JOB A: Copy the entries below word for word, starting at the line that contains "בין חיי קהילה תוססים לנגישות נוחה לצירי" and ending at the last line of the entries. Leave the pictures out of your copy.

SOURCE EXTRACT:
BEGIN
Encryption-at-rest, on most services, applies to the currently-live copy on the currently-managed disks. Backups may or may not use the same keys. CDN edge caches may store decrypted content briefly. Staging and dev environments may have snapshots with weaker encryption. “Encrypted at rest” is a statement about one or a few of the copies, not about the whole population.
”The recipient deleted it after reading”
They deleted it from their main view. Their device’s trash retains it until emptied. Their backup has it. Their email archive has it. Their phone’s photo roll, if they screenshotted a page, has it and is probably syncing to iCloud or Google Photos right now. Their messaging app’s media storage has it. The “ephemeral” property of most messaging apps is a promise about the sender’s and service’s copies, not about the recipient’s surviving copies.
What to do with the copy problem
Accepting the copy problem does not mean giving up. It means that effective security practice is a different shape than the one most people imagine.
Reason about populations, not objects. Before sharing or deleting, list the copies that would be created or would need to be destroyed. You will often find that the operation you thought was simple is actually several operations, some of which you have no control over.
Minimize where possible. Every time a file moves from one system to another, the copy count grows and your control shrinks. The most effective confidentiality practice is not “protecting copies better”; it is “creating fewer copies in the first place”. Use client-side encryption so the copies that are created are ciphertext, not plaintext.
Choose platforms with managed access, when it matters. For the narrow subset of documents where “anyone who ever had a copy” is an unacceptable set, use a platform where the document is never actually delivered — it is viewed through a permissioned reader (Purview, Vanta, specific client portals). These limit recipient-side copy propagation. They don’t eliminate it (screenshots exist), but they shrink it.
Design your retention on purpose. For the documents you do control, pick explicit retention rules. When do version histories prune? When are backups rotated out? When does the sync service fully delete trashed items? These answers are different per provider and worth knowing, especially for personal information and regulated data.
Remember the endpoints. A document’s population on your systems is something you can manage. The recipient’s population is not. When sending sensitive information, the threat model should assume it will persist, somewhere, indefinitely.
A mental shift worth making
Most security advice is written as if you were guarding a single object. The useful shift is to see every file as a cloud — a set of copies that spawn, replicate, and decay across systems you do and don’t control. Security is the discipline of knowing where that cloud extends, shrinking it where you can, and accepting where you can’t.
It’s a less satisfying story than “lock up your valuables”. It’s also the one that matches how digital documents actually work, and the one that leads to plans that survive contact with reality.
END
THE INPUT:
BEGIN
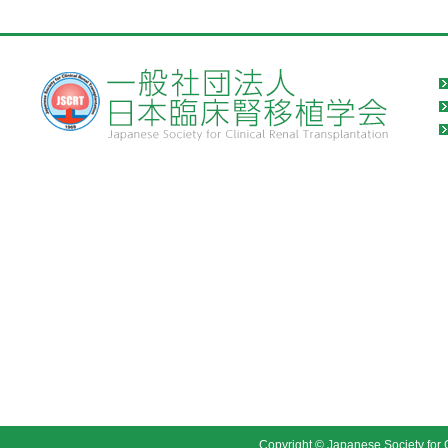
Copyright © Japanese Society for C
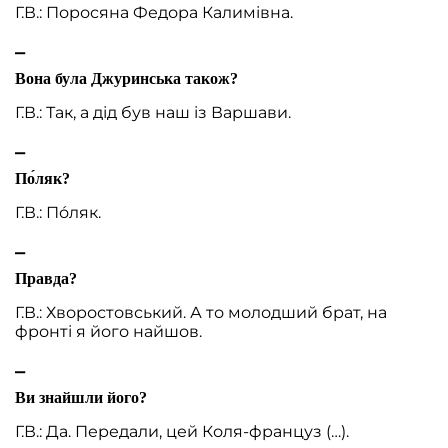
Г.В.: Поросяна Федора Калимівна.
⎯
Вона була Джуринська також?
Г.В.: Так, а дід був наш із Варшави.
⎯
По́ляк?
Г.В.: По́ляк.
⎯
Правда?
Г.В.: Хворостовський. А то молодший брат, на
фронті я його найшов.
⎯
Ви знайшли його?
Г.В.: Да. Передали, цей Коля-француз (…).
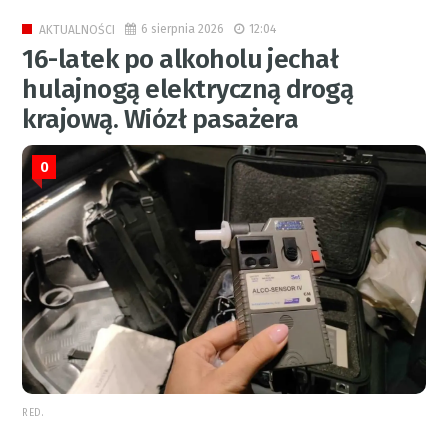
6 sierpnia 2026
12:04
AKTUALNOŚCI
16-latek po alkoholu jechał
hulajnogą elektryczną drogą
krajową. Wiózł pasażera
0
RED.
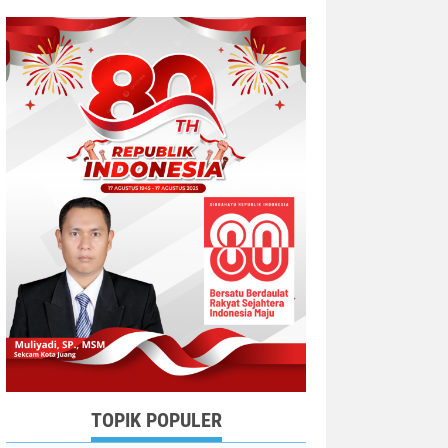
TOPIK POPULER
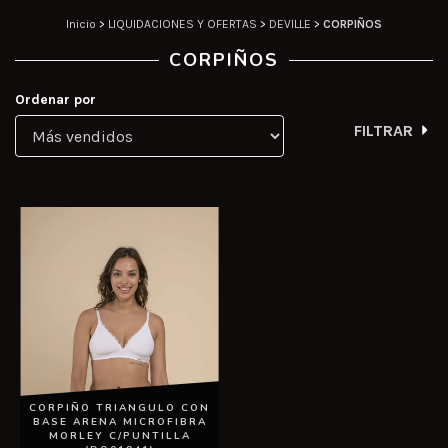
Inicio
>
LIQUIDACIONES Y OFERTAS
>
DEVILLE
>
CORPIÑOS
CORPIÑOS
Ordenar por
FILTRAR
CORPIÑO TRIANGULO CON
BASE ARENA MICROFIBRA
MORLEY C/PUNTILLA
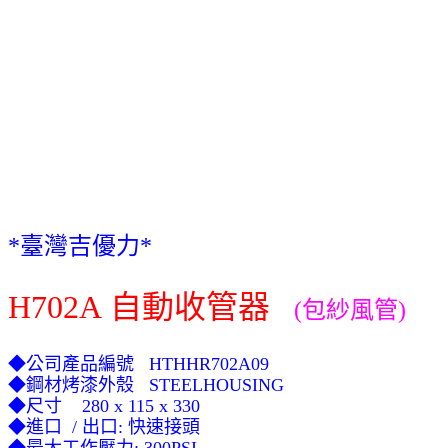
*
臺灣吉優力
*
H702A
自動收管器
(包紗風管)
◆
公司產品編號 HTHHR702A09
◆
鋼材烤漆外殼 STEELHOUSING
◆
尺寸 280 x 115 x 330
◆
進口 / 出口:
快速接頭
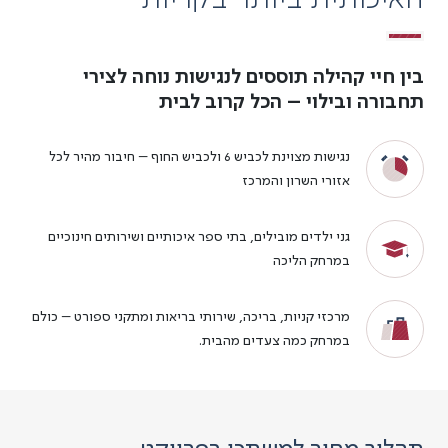
בין חיי קהילה תוססים לנגישות נוחה לצירי
תחבורה ובילוי – הכל קרוב לבית
נגישות מצוינת לכביש 6 ולכביש החוף – חיבור מהיר לכל
אזורי השרון והמרכז
גני ילדים מובילים, בתי ספר איכותיים ושירותים חינוכיים
במרחק הליכה
מרכזי קניות, בריכה, שירותי בריאות ומתקני ספורט – כולם
במרחק כמה צעדים מהבית.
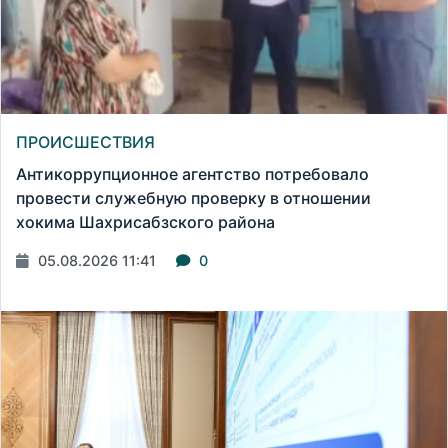
ПРОИСШЕСТВИЯ
Антикоррупционное агентство потребовало
провести служебную проверку в отношении
хокима Шахрисабзского района
05.08.2026 11:41
0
END
JOB B:
Answer these questions about the passage on file copies:
(i) What may CDN edge caches briefly store?
(ii) What does the passage name as the most effective confidentiality practice?
(iii) When sensitive information is sent, what should the threat model assume about it?

YOUR RESPONSE A:
בין חיי קהילה תוססים לנגישות נוחה לצירי
תחבורה ובילוי – הכל קרוב לבית
נגישות מצוינת לכביש 6 ולכביש החוף – חיבור מהיר לכל
אזורי השרון והמרכז
גני ילדים מובילים, בתי ספר איכותיים ושירותים חינוכיים
במרחק הליכה
מרכזי קניות, בריכה, שירותי בריאות ומתקני ספורט – כולם
במרחק כמה צעדים מהבית.
ПРОИСШЕСТВИЯ
Антикоррупционное агентство потребовало
провести служебную проверку в отношении
хокима Шахрисабзского района
05.08.2026 11:41
0

YOUR RESPONSE B:
(i) Decrypted content.
(ii) Creating fewer copies in the first place.
(iii) That it will persist, somewhere, indefinitely.